-------- TEXT
Use of awk and printf - help needed

I have a very large file with more than 500,000 lines of dated events.

The first field contains the date/time in the following format:
20120727-files.files:20120727090044

where the first 8 numbers represent yyyymmdd. The last set of numbers represent yyyy/mm/dd/hh:mm:ss

I would like to change the value of the first field to:
YYYY-MM-DD HH:MM:SS

I have no clue how to do this. I started with displaying the first field only to simplify things.

awk -F"|" '{ print $1 }' infile 

I've tried to find a cheatsheet for printf but couldn't find anything good. Is printf universal to many languages? Or is printf in bash unique to all....?

Thanks for reading..

-David

The printf utility is not unique to bash; it is a standard utility present on any system that supports the common set of utilities defined by the POSIX standards and the Single UNIX Specification. But, if you're using awk to grab the 1st field out of your input file, you might as well just do all of the work in awk. If you just want to change the format of the first field in your file and print the updated line, you can use:

awk '
BEGIN { FS = OFS = "|"}
{       l=length($1)
        $1 = sprintf("%s-%s-%s %s:%s:%s", substr($1, l - 13, 4),
                substr($1, l - 9, 2), substr($1, l - 7, 2),
                substr($1, l - 5, 2), substr($1, l - 3, 2), substr($1, l - 1))
----------------
-------- ITEMS
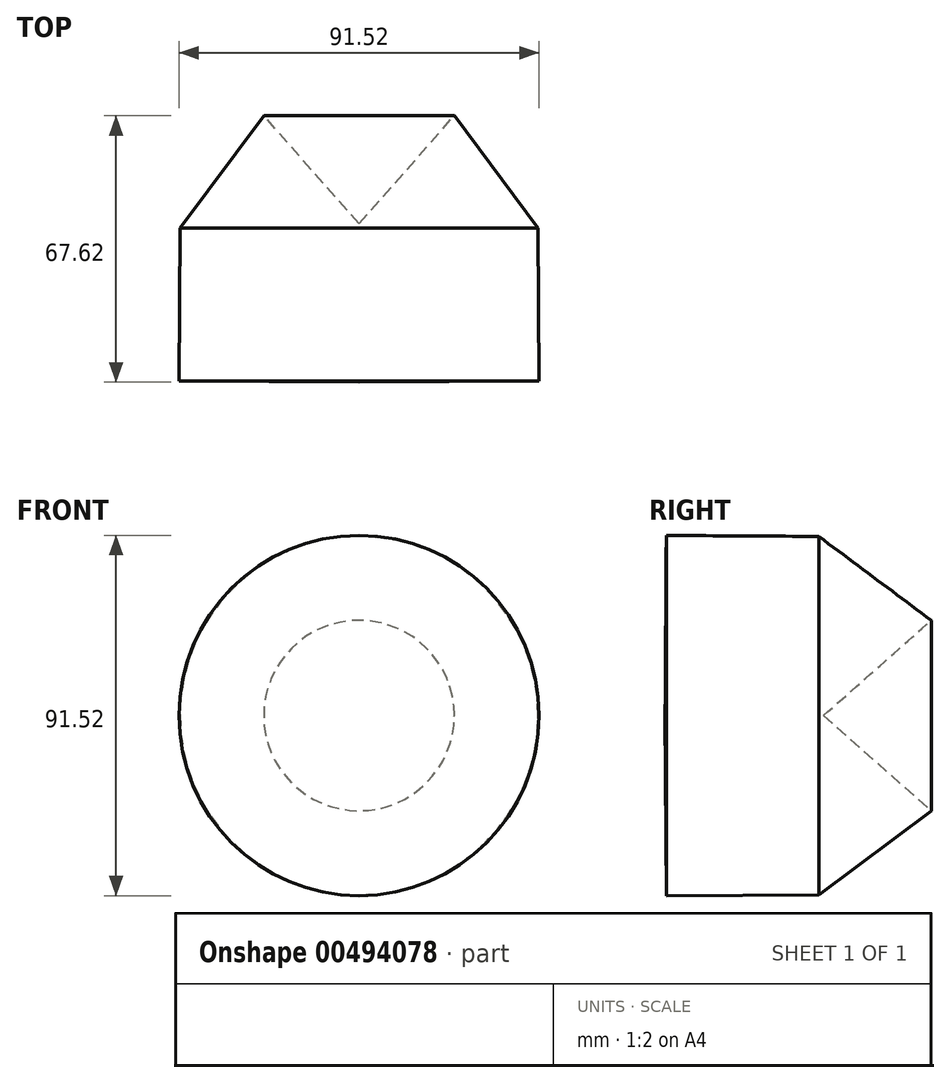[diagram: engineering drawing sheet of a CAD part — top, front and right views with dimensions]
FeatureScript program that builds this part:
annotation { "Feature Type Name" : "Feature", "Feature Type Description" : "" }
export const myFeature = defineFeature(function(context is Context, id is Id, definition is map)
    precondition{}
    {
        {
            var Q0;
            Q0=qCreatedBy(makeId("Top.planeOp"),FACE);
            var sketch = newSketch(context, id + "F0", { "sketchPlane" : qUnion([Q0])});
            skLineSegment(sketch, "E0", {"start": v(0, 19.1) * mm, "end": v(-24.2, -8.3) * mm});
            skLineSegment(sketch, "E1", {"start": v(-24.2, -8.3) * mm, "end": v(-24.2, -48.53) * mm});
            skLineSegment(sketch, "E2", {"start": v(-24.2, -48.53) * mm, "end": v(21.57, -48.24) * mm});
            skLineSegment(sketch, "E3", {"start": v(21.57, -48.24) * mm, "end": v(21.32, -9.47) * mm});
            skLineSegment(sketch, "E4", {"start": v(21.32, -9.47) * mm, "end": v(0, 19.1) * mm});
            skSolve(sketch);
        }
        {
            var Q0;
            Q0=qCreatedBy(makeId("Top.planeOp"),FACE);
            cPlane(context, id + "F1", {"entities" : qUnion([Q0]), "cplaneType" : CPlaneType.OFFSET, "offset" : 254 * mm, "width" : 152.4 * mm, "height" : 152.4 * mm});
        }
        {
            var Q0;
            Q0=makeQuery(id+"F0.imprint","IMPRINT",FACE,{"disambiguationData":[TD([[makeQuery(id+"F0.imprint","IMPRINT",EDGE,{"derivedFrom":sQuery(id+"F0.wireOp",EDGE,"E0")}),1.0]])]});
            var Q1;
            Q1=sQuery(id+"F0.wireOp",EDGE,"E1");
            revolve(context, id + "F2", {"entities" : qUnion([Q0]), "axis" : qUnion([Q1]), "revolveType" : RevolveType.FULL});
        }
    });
----------------
- [SET TASKS]:
a) In the thread on awk and printf, why does the reply say printf is not unique to bash?
b) Can you carry on the thread about awk and printf from its last line?

- [IN RESPONSE]:
a) Printf is a standard utility. It is present on any system that supports the common set of utilities defined by the POSIX standards and the Single UNIX Specification.

b)
        print
}' infile 
exit

If you just want to print the dates and ignore the rest of the fields in in file, you can shorten this to:

awk -F '|' '{
        l=length($1)
        printf("%s-%s-%s %s:%s:%s", substr($1, l - 13, 4),
                substr($1, l - 9, 2), substr($1, l - 7, 2),
                substr($1, l - 5, 2), substr($1, l - 3, 2), substr($1, l - 1))
}' infile 
exit
1 Like

That's amazing.

It worked the first time around. I really appreciate your help on this.

If you could answer a qusetion... I'm having trouble finding a tutorial or information on the "l - 13" or "l - 9" portion of the code.

I read the man on awk for substr (which is vague and confusing) and I'm just curious how I can make myself fluent in this language without having to pull my hair out and ask a billion questions.... If you could give me some insight on that, I'd really appreciate it.

-David

Happy New Year!

---------- Post updated at 05:27 PM ---------- Previous update was at 05:12 PM ----------

I KIND OF understand what it's saying but not quite.

substr($1, l - 13, 4)

The above looks like it's starting the count, 4 from the end, 13 to the left, which goes over 2012.

substr($1, l - 9, 2)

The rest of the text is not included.